Schooling v. St. Louis, Kansas City & Northern Railway Co.

75 Mo. 518 | Mo. | 1882

Norton, J.

This action was brought to recover the' value of a certain cow, alleged to be the property of the plaintiff, and to have been killed by defendant’s cars on or about the 26th day of February, 1876, near its depot at its station known as Sturgeon, Boone county.

The cause being tried, plaintiff obtained judgment,. *519from which defendant has prosecuted his appeal to this court, and seeks a reversal on the ground that the court erred in refusing to instruct the jury that upon the pleadings and evidence the plaintiff could not recover, and in giving the following instruction for plaintiff: “If the jury believe from the evidence that defendant left hay on the side-track of their road for several days in succession previous to and up to the time of the killing of plaintiff’s cow, and 'that said cow was enticed on said track by said hay, then defendant was guilty of negligence, and they should find for plaintiff.”

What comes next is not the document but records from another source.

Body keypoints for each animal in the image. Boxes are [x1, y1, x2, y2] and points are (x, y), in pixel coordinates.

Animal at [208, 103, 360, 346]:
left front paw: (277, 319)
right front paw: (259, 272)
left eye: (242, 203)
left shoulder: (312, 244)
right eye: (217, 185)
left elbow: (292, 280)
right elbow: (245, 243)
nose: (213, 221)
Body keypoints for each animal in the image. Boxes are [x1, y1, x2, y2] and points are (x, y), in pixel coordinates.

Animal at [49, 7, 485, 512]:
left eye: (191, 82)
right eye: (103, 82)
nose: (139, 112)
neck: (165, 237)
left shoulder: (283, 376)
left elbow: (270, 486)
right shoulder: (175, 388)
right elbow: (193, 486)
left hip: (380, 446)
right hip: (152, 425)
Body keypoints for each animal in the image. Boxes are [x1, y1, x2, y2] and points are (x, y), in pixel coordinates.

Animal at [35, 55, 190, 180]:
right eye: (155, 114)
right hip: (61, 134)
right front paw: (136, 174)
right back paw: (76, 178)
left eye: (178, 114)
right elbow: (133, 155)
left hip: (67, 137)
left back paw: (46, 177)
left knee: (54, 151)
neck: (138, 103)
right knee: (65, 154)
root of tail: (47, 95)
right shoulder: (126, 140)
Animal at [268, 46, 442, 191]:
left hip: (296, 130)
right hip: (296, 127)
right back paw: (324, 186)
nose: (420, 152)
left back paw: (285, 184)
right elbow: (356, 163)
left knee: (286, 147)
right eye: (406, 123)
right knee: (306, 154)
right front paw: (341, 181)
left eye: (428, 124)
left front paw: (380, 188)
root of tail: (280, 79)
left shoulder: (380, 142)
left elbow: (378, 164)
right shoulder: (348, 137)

Plaintiff based his right to recover on the following allegations in the petition : “ Plaintiff* further states, that while aforesaid defendant was running its cars over said track, and transacting business as a common carrier, under the aforesaid name and style, it did carelessly and negligently run over, cripple and kill one cow, the property of plaintiff, said negligence consisting of the said company leaving hay standing upon the said track belonging to said company for several days in succession, thereby enticing said cow upon said track, thereby being the immediate cause of said cow’s death.”

We-are satisfied from a careful examination of the evidence offered on the trial that -it wholly failed to establish the allegation relied upon for a recovery. The evidence tended to show that the cow in question was killed at Sturgeon, a station on defendant’s road, at which place defendant received and shipped hay, as it was bound to do when offered for transportation. Levering v. Union Trust & Ins Co., 42 Mo. 88; Angel on Carriers, § 123. There was no evidence that hay was left strewn on the track of defendant’s road. There was evidence that the hay received by defendant was loaded into its cars and the cars then loaded, were left standing on the track not “ for several days in succession,” as alleged, but when loaded were dispatched on the same day they were loaded. There was no evidence tending to show that “hay was left standing on *520the track several days in succession,” nor was there any ■evidence that the cow in question was enticed thereby to the track of plaintiff, or was killed at a place where hay was left standing loaded in the cars.

It having been held in the case of Lloyd v. Pac. R. R. Co., 49 Mo. 199, that defendant could not lawfully fence up its depot to the exclusion of the public, negligence cannot be imputed to defendant for receiving hay, and loading it m its cars, when such cars are dispatched within a reasonable time. If the evidence had tended to show that the cars when loaded had been left standing, as charged, for several days in succession, and tended also to show that plaintiff’s cow had been killed at that place, we would not interfere with the judgment, but it does not tend to show either of these things, and we are, therefore, of the opinion that the court erred in refusing to give defendant’s instruction and in giving plaintiff’s. The case as made by the evidence is wholly unlike the case of Crafton v. Hann. & St. Jo. R. R. Co., 55 Mo. 580. In that case the defendant, in unloading salt from its cars, negligently spilled.it on the track of its road, and negligently left it there, so that it attracted cattle, and the cow of plaintiff was found dead near the salt thus negligently left on the track. Had the evidence in this case tended to show that defendant so negligently loaded the hay in their cars as to scatter it on the track and negligently left it there, whereby cattle were attracted to it and plaintiff's cow was killed at such place, the cases would be analogous. Judgment reversed.